AncientMetagenomeDir was extended to include standardised metadata of over 6000 ancient metagenomic libraries. The companion tool 'AMDirT' provides both graphical- and command-line interface based access to such metadata for users from a wide range of computational backgrounds. We also report on errors with metadata reporting that appear to commonly occur during data upload and provide suggestions on how to improve the quality of data sharing by the community.

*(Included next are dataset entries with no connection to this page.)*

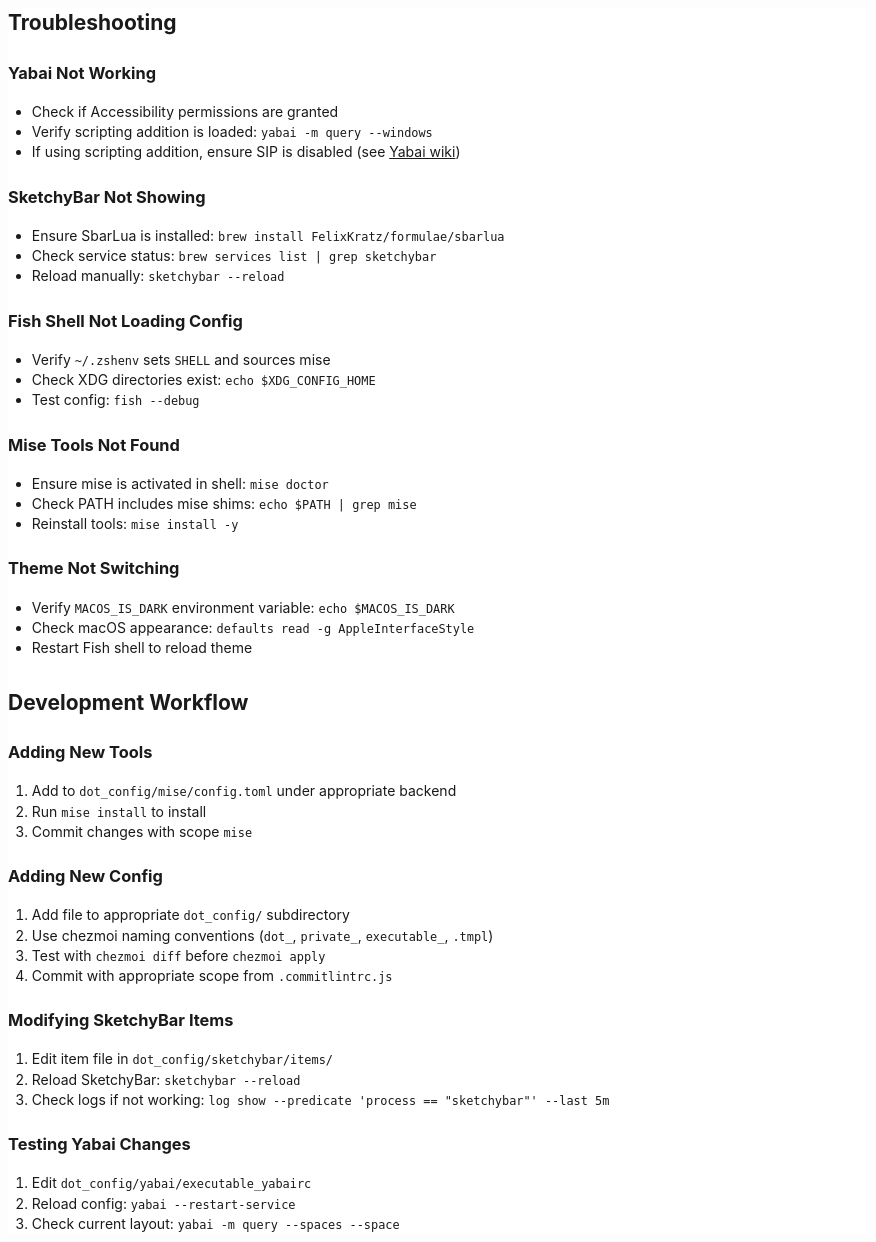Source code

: ## Troubleshooting

### Yabai Not Working
- Check if Accessibility permissions are granted
- Verify scripting addition is loaded: `yabai -m query --windows`
- If using scripting addition, ensure SIP is disabled (see [Yabai wiki](https://github.com/koekeishiya/yabai/wiki/Disabling-System-Integrity-Protection))

### SketchyBar Not Showing
- Ensure SbarLua is installed: `brew install FelixKratz/formulae/sbarlua`
- Check service status: `brew services list | grep sketchybar`
- Reload manually: `sketchybar --reload`

### Fish Shell Not Loading Config
- Verify `~/.zshenv` sets `SHELL` and sources mise
- Check XDG directories exist: `echo $XDG_CONFIG_HOME`
- Test config: `fish --debug`

### Mise Tools Not Found
- Ensure mise is activated in shell: `mise doctor`
- Check PATH includes mise shims: `echo $PATH | grep mise`
- Reinstall tools: `mise install -y`

### Theme Not Switching
- Verify `MACOS_IS_DARK` environment variable: `echo $MACOS_IS_DARK`
- Check macOS appearance: `defaults read -g AppleInterfaceStyle`
- Restart Fish shell to reload theme

## Development Workflow

### Adding New Tools
1. Add to `dot_config/mise/config.toml` under appropriate backend
2. Run `mise install` to install
3. Commit changes with scope `mise`

### Adding New Config
1. Add file to appropriate `dot_config/` subdirectory
2. Use chezmoi naming conventions (`dot_`, `private_`, `executable_`, `.tmpl`)
3. Test with `chezmoi diff` before `chezmoi apply`
4. Commit with appropriate scope from `.commitlintrc.js`

### Modifying SketchyBar Items
1. Edit item file in `dot_config/sketchybar/items/`
2. Reload SketchyBar: `sketchybar --reload`
3. Check logs if not working: `log show --predicate 'process == "sketchybar"' --last 5m`

### Testing Yabai Changes
1. Edit `dot_config/yabai/executable_yabairc`
2. Reload config: `yabai --restart-service`
3. Check current layout: `yabai -m query --spaces --space`
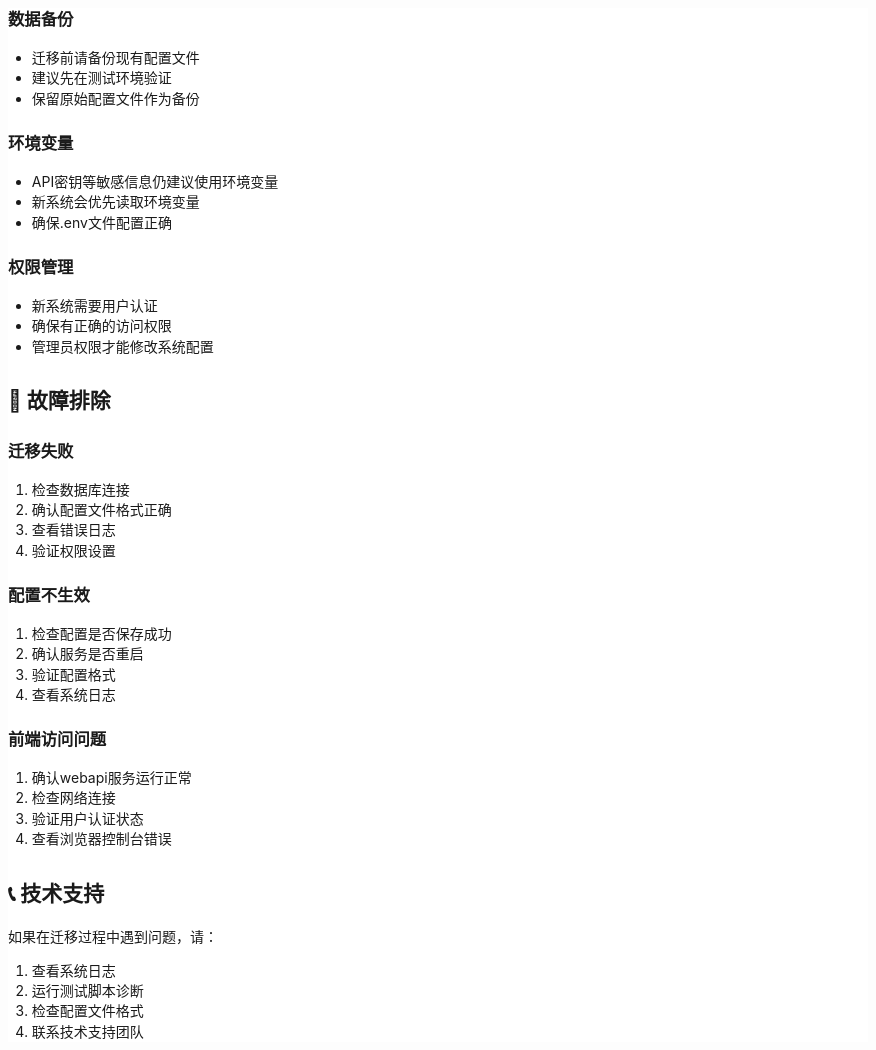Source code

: ### 数据备份
- 迁移前请备份现有配置文件
- 建议先在测试环境验证
- 保留原始配置文件作为备份

### 环境变量
- API密钥等敏感信息仍建议使用环境变量
- 新系统会优先读取环境变量
- 确保.env文件配置正确

### 权限管理
- 新系统需要用户认证
- 确保有正确的访问权限
- 管理员权限才能修改系统配置

## 🐛 故障排除

### 迁移失败
1. 检查数据库连接
2. 确认配置文件格式正确
3. 查看错误日志
4. 验证权限设置

### 配置不生效
1. 检查配置是否保存成功
2. 确认服务是否重启
3. 验证配置格式
4. 查看系统日志

### 前端访问问题
1. 确认webapi服务运行正常
2. 检查网络连接
3. 验证用户认证状态
4. 查看浏览器控制台错误

## 📞 技术支持

如果在迁移过程中遇到问题，请：
1. 查看系统日志
2. 运行测试脚本诊断
3. 检查配置文件格式
4. 联系技术支持团队
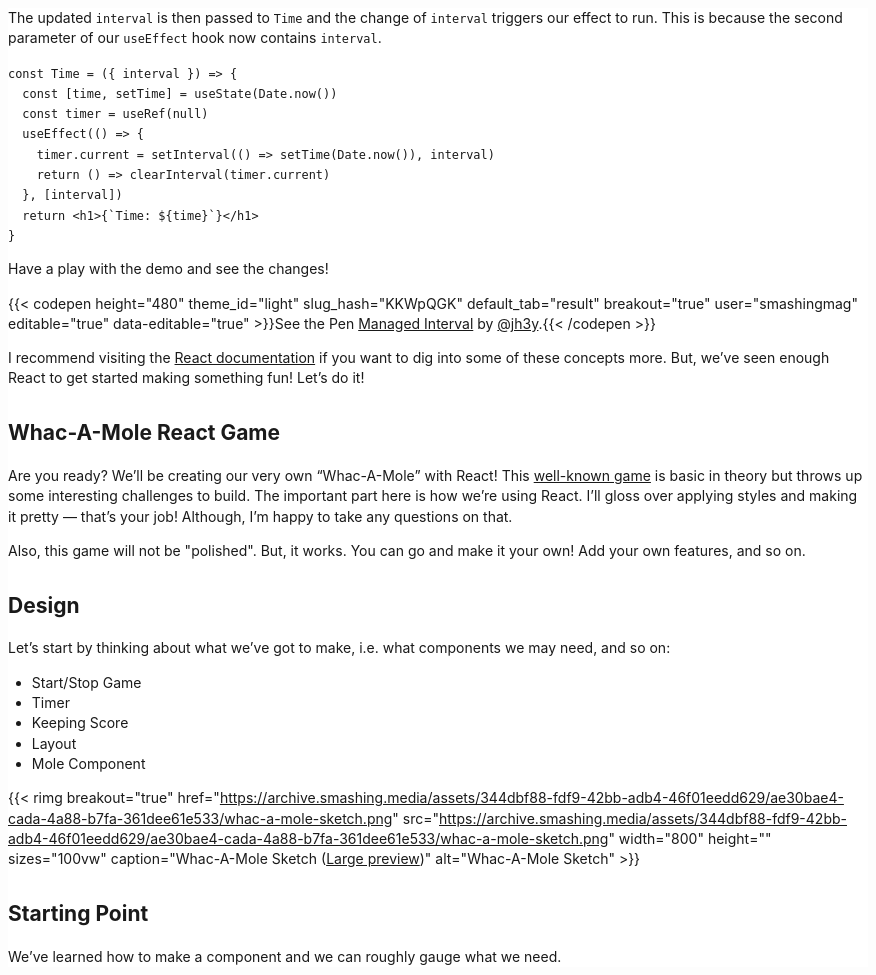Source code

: The updated `interval` is then passed to `Time` and the change of `interval` triggers our effect to run. This is because the second parameter of our `useEffect` hook now contains `interval`.

<pre><code class="language-javascript">const Time = ({ interval }) =&gt; {
  const [time, setTime] = useState(Date.now())
  const timer = useRef(null)
  useEffect(() =&gt; {
    timer.current = setInterval(() =&gt; setTime(Date.now()), interval)
    return () =&gt; clearInterval(timer.current)
  }, [interval])
  return &lt;h1&gt;{`Time: ${time}`}&lt;/h1&gt;
}
</code></pre>

Have a play with the demo and see the changes!

{{< codepen height="480" theme_id="light" slug_hash="KKWpQGK" default_tab="result" breakout="true" user="smashingmag" editable="true" data-editable="true" >}}See the Pen [Managed Interval](https://codepen.io/smashingmag/pen/KKWpQGK) by <a href="https://codepen.io/jh3y">@jh3y</a>.{{< /codepen >}}

I recommend visiting the [React documentation](https://reactjs.org/docs/hello-world.html) if you want to dig into some of these concepts more. But, we’ve seen enough React to get started making something fun! Let’s do it!

## Whac-A-Mole React Game

Are you ready? We’ll be creating our very own “Whac-A-Mole” with React! This [well-known game](https://en.wikipedia.org/wiki/Whac-A-Mole) is basic in theory but throws up some interesting challenges to build. The important part here is how we’re using React. I’ll gloss over applying styles and making it pretty &mdash; that’s your job! Although, I’m happy to take any questions on that. 

Also, this game will not be "polished". But, it works. You can go and make it your own! Add your own features, and so on.

## Design

Let’s start by thinking about what we’ve got to make, i.e. what components we may need, and so on:

- Start/Stop Game
- Timer
- Keeping Score
- Layout
- Mole Component

{{< rimg breakout="true" href="https://archive.smashing.media/assets/344dbf88-fdf9-42bb-adb4-46f01eedd629/ae30bae4-cada-4a88-b7fa-361dee61e533/whac-a-mole-sketch.png" src="https://archive.smashing.media/assets/344dbf88-fdf9-42bb-adb4-46f01eedd629/ae30bae4-cada-4a88-b7fa-361dee61e533/whac-a-mole-sketch.png" width="800" height="" sizes="100vw" caption="Whac-A-Mole Sketch (<a href='https://archive.smashing.media/assets/344dbf88-fdf9-42bb-adb4-46f01eedd629/ae30bae4-cada-4a88-b7fa-361dee61e533/whac-a-mole-sketch.png'>Large preview</a>)" alt="Whac-A-Mole Sketch" >}}

## Starting Point

We’ve learned how to make a component and we can roughly gauge what we need.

Together, both standardised metadata reporting and tooling will help towards easier incorporation and reuse of public ancient metagenomic datasets into future analyses.
在选择公共宏基因组测序数据集以供新的生物分析重复使用时,访问样本级别的元数据非常重要。标准、预防措施和古代宏基因组学社区(SPAAM,https://spaam-community.org)之前发布了 AncientMetagenomeDir,这是一个经过精心整理和标准化的样本元数据表格的集合,用于从古代样本中生成的宏基因组和微生物基因组数据集。然而,虽然样本级别的信息对于识别相关样本以纳入新项目非常有用,但下一代测序 (NGS) 文库构建和测序元数据对于适当处理古代宏基因组数据也至关重要。目前,当实验室和生物信息学元数据以基于散文的出版物中的异质方式记录时,恢复用于下载和准备此类数据的信息非常困难。
通过一系列基于社区的黑客马拉松活动,AncientMetagenomeDir 进行了更新,以提供现有和新的古代宏基因组样本的标准化库级元数据。与此同时,开发了配套工具 'AMDirT',以方便快速筛选和下载古代宏基因组数据,以及改进 AncientMetagenomeDir 的自动化元数据整理和验证。
AncientMetagenomeDir 扩展到包含超过 6000 个古代宏基因组文库的标准化元数据。配套工具 'AMDirT' 为来自广泛计算背景的用户提供了对这些元数据的图形和命令行界面访问。我们还报告了在数据上传过程中似乎经常出现的元数据报告错误,并提供了有关如何提高社区数据共享质量的建议。
标准化元数据报告和工具的结合将有助于更轻松地将公共古代宏基因组数据集纳入未来的分析中进行重复使用。